Let's not clean up
the Washington press

Sure, it's mostly gas-baggery. But why change it?

By Scott Dickensheets

    When bad news happens to good people, journalists always remind us not to kill the messenger.
    But what if the messenger is Sam Donaldson?
    What if it's John McLaughlin--is it at least OK to offer the messenger a breath mint and a Xanax?
     It's hardly surprising that journalists are the only ones who still believe in the sanctity of the messenger; they're among the last ones to grasp how bad the news is.    
    That's particularly true of those in the clubby treehouse of Washington journalism, where the messenger is part of the problem.
    "Insider baseball" is the cliché of choice to describe the mutually sustaining insularity of reporters and the reported-upon in our nation's capital.

    But I prefer to think of it as performance journalism--an essentially symbolic act draped in layers of diaphanous irony and knowingness, played for a crowd of sophisticates who pretend to know what it all means.
    Cokie Roberts, your NEA grant is pending.
    Recently, the Washingtonian magazine issued a ranking of the 50 most powerful journalists in the city; what was surprising was that a few real journalists actually made the list, there among the self-promoters, spinderellas and dispensers of Sunday public-affairs-show mythology.
    When James Wolcott wrote a wicked smart column in Vanity Fair lampooning the talking-head spindustry, he was able to whack that insider baseball over the fence because it was such an easy pitch.
    Unlike Vanity Fair, the Washington Monthly is not a journal of satire and parody.
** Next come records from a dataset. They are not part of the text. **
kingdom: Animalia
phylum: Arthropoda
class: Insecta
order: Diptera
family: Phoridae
It's a serious public-policy watchdog for which the term "wonkish" is a perfect fit.
    The sorry state of government journalism has stuck in its editorial craw, and, in the March edition, the magazine has responded.
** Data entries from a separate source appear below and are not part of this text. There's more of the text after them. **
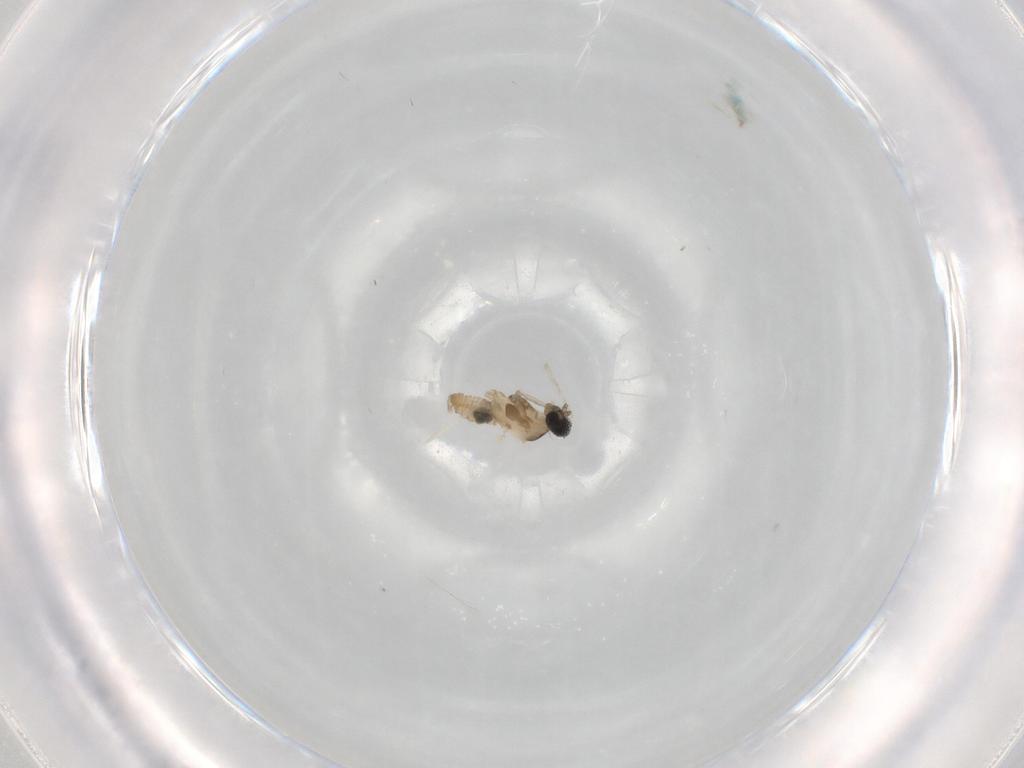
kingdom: Animalia
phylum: Arthropoda
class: Insecta
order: Diptera
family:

    "Reassigning Tim Russert: Getting Washington reporters to cover the things that matter" is a package of 13 bite-size essays that advise the profession on various ways to heal itself.
    They are well-intentioned, thoughtfully reasoned, entertainingly written and utterly irrelevant.
    The participants know this, of course. "Those who offer suggestions to the Washington media need not worry that their advice will be taken," Jonathan Rowe writes by way of introducing a nine-part refresher in Journalism 102.

    They include "tell the story, not the script," "mention the  money," "yesterday matters," "words matter" and this column's favorite, Rowe's injunction to dispense with "ritual and say-nothing quotes."
    That Rowe feels he must offer the Washington press corps the same advice that a city editor in Muncie might dispense to a cub reporter shows just how deep the problem is.
    USA Today's Walter Shapiro suggests, with the appropriate mix of seriousness and whimsy, the establishment of a TV roundtable or daily web roundup of news from the nonglamorous beats of government coverage. 

    While he doesn't actually believe that would up the glam quotient of your average HUD reporter--and therefore his topic--he does think it would prompt more reporters to dig into subjects not normally aired on Tim Russert's time.
    Speaking of Russert, Timothy Noah advocates getting him and other "top-dog reporters" out of the spotlight and onto a public-policy beat for the first year of the Bushocracy. 

    Art Levine extols the investigative reporting of Barlett and Steele, while Steven Waldman worries about the derogatory effects of investigative journalism that focuses only on the negative. 

    Scott Shuger bemoans the lack of historical perspective among Washington's chattering class, while Jonathan Alter notes that "fewer and fewer people are actually gathering news; more and more are processing and analyzing it." (This column pleads guilty.)
    Such summaries badly oversimplify what are for the most part heartfelt and very cogent arguments. And the writers are to be commended for maintaining such chipper attitudes whilst they piss into the wind.
    Because let's face it, no one but the Washington Monthly and maybe 37 other Americans wants anything to change.
    Government doesn't. Nobody at, say, the Department of Energy wants reporters sniffing around its budget, counting paper clips. 
    The bigfoot reporters don't. Will you be invited to Washington Week in Review to discuss teachers' salaries? 

    And--be honest!--we don't, not really, do we?
   Status-quo journalism from our Washington bureaus is our political-intellectual comfort food.
    On the rare occasion that someone does gouge a bit of hot, important news from a government backwater, how many of us really slog through the four-part series and seven sidebars? (Quick, name your favorite Barlett and Steele opus!)
    Maybe we're just getting the government coverage we deserve.


-Scott Dickensheets is the magazine critic for Media Life.